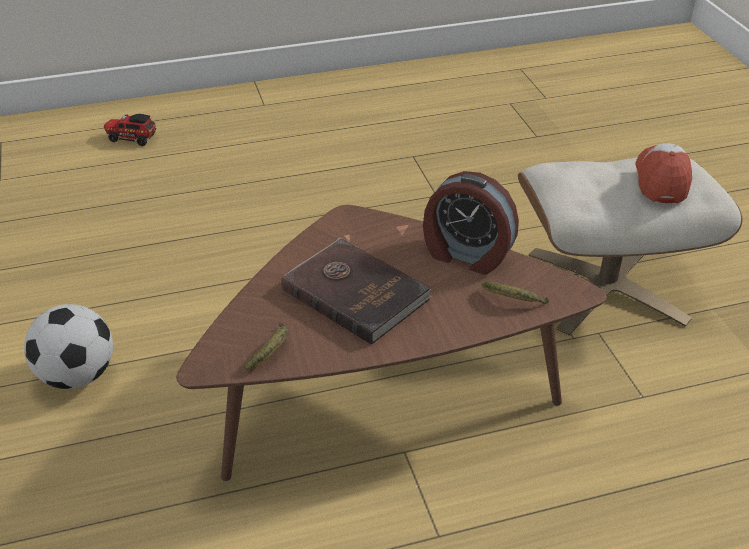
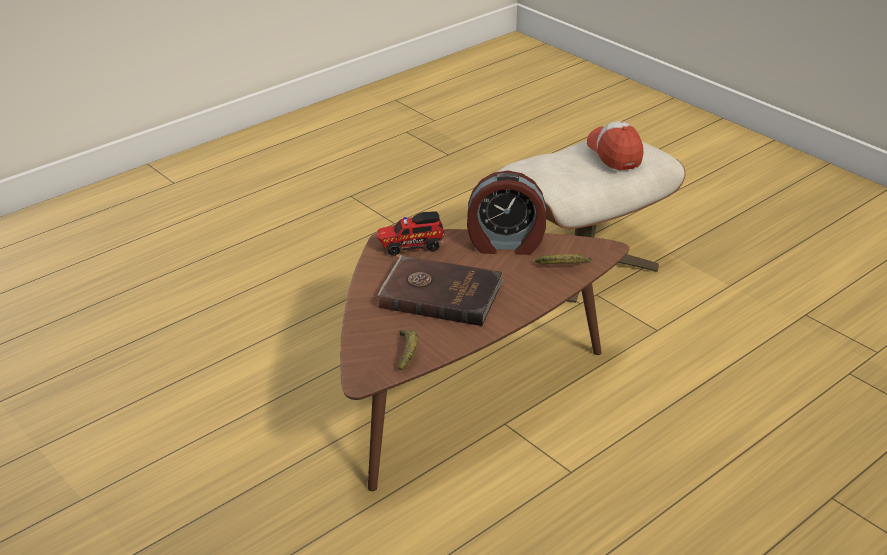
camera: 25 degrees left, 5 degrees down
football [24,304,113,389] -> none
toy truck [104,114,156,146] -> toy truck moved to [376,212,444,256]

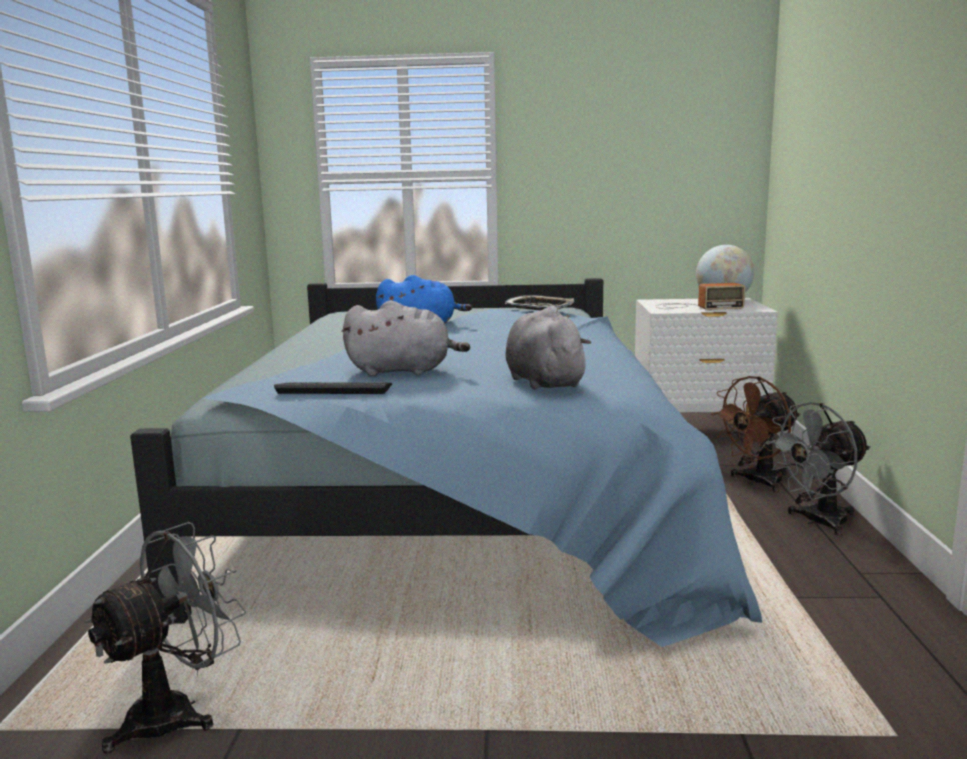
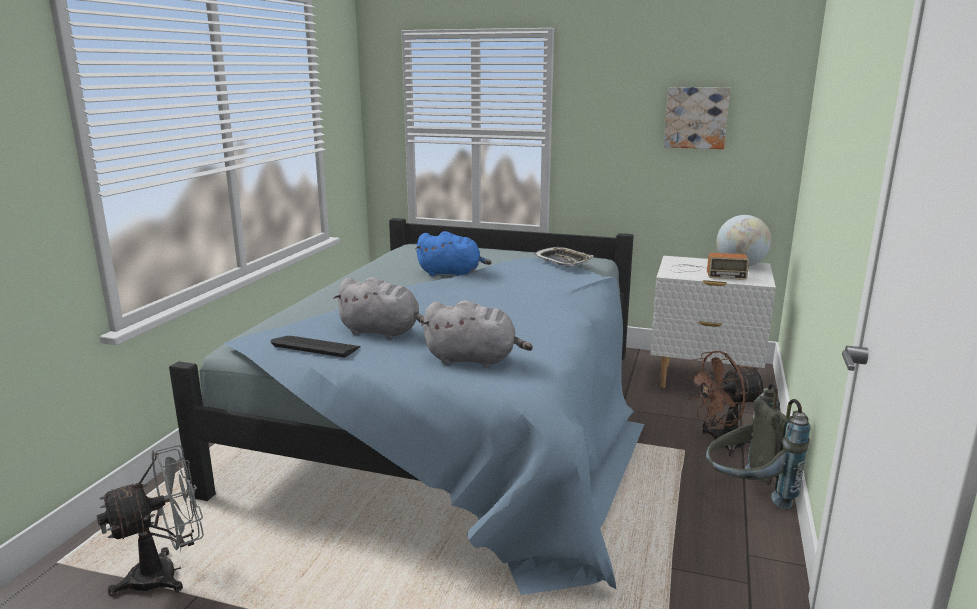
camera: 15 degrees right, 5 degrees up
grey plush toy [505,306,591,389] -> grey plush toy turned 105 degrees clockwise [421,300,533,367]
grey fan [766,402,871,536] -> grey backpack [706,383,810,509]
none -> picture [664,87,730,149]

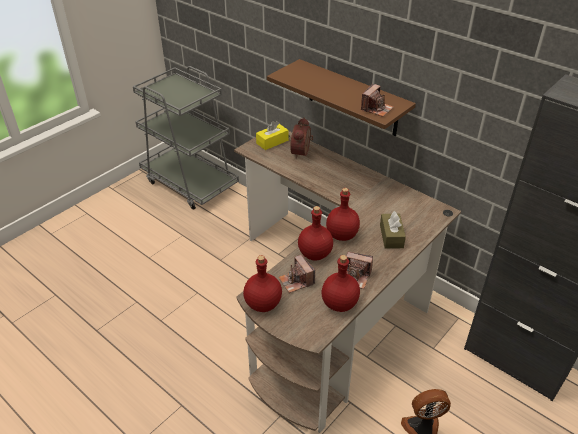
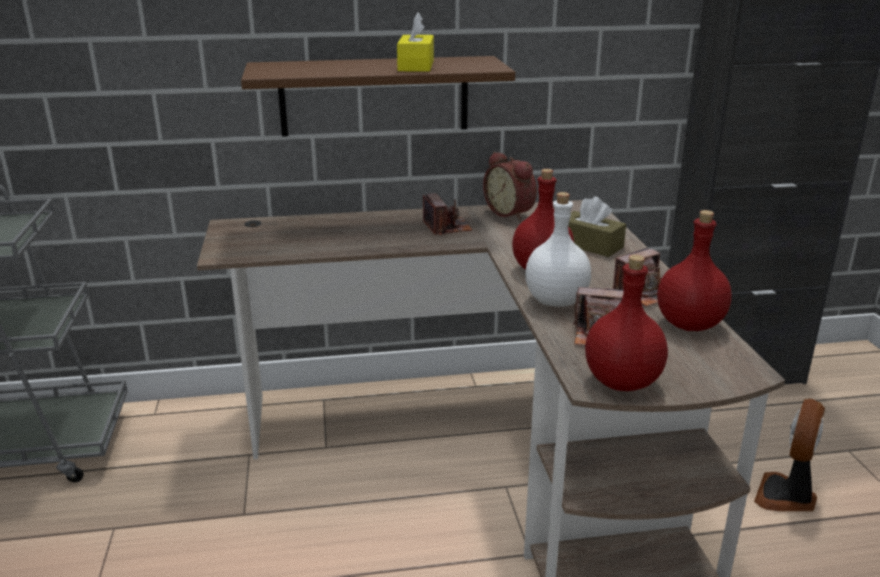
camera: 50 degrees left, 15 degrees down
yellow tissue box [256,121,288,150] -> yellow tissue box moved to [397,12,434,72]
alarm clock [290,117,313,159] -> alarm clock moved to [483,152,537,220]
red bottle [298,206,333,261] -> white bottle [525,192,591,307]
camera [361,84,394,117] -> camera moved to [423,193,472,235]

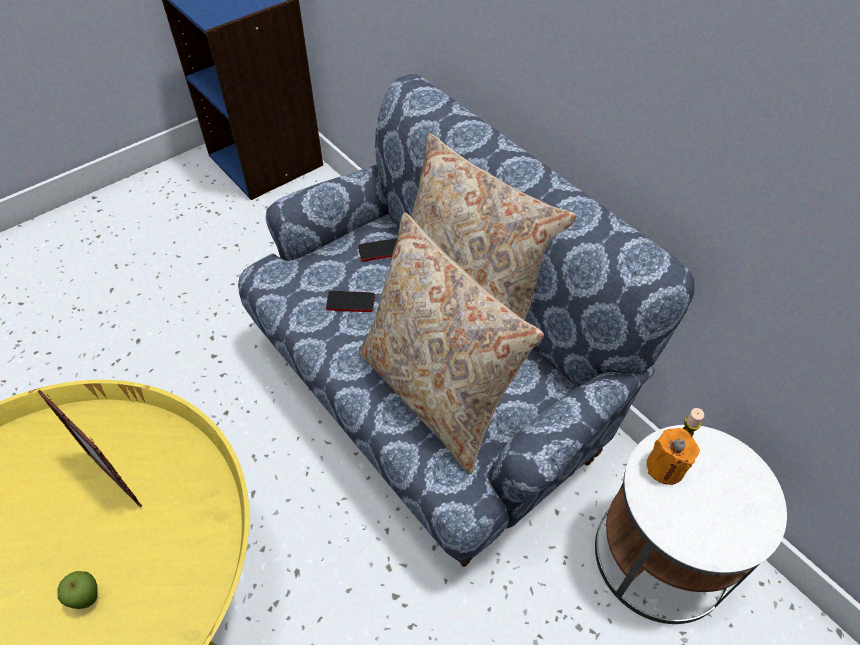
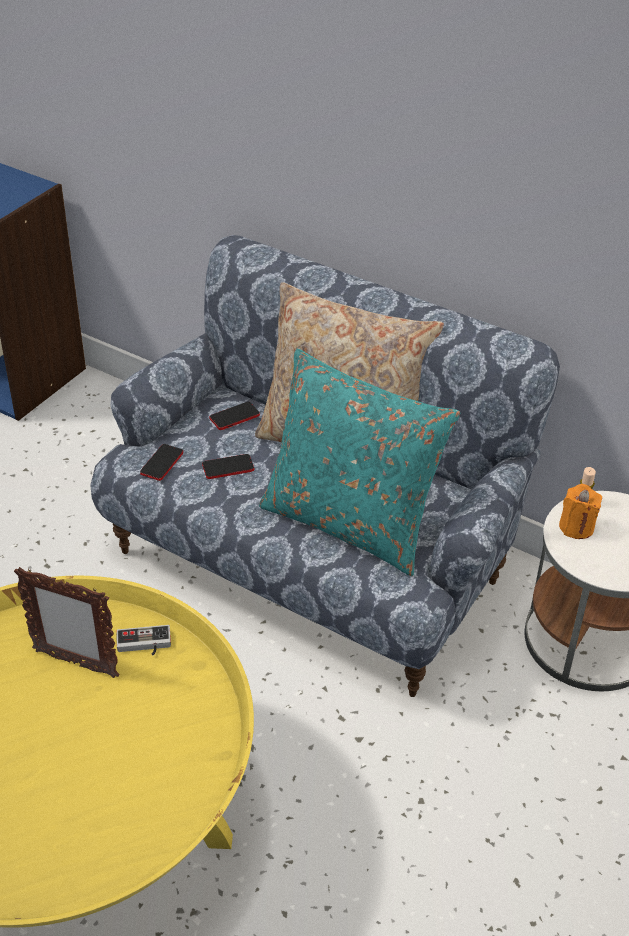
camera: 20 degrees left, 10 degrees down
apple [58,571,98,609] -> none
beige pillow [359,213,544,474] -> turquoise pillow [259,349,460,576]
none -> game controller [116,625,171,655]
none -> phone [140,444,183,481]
--------------------------------------------------
Print the entries above exactly, taking out only the pictures.

camera: 25 degrees left, 5 degrees down
football [24,304,113,389] -> none
toy truck [104,114,156,146] -> toy truck moved to [376,212,444,256]

camera: 15 degrees right, 5 degrees up
grey plush toy [505,306,591,389] -> grey plush toy turned 105 degrees clockwise [421,300,533,367]
grey fan [766,402,871,536] -> grey backpack [706,383,810,509]
none -> picture [664,87,730,149]

camera: 50 degrees left, 15 degrees down
yellow tissue box [256,121,288,150] -> yellow tissue box moved to [397,12,434,72]
alarm clock [290,117,313,159] -> alarm clock moved to [483,152,537,220]
red bottle [298,206,333,261] -> white bottle [525,192,591,307]
camera [361,84,394,117] -> camera moved to [423,193,472,235]

camera: 20 degrees left, 10 degrees down
apple [58,571,98,609] -> none
beige pillow [359,213,544,474] -> turquoise pillow [259,349,460,576]
none -> game controller [116,625,171,655]
none -> phone [140,444,183,481]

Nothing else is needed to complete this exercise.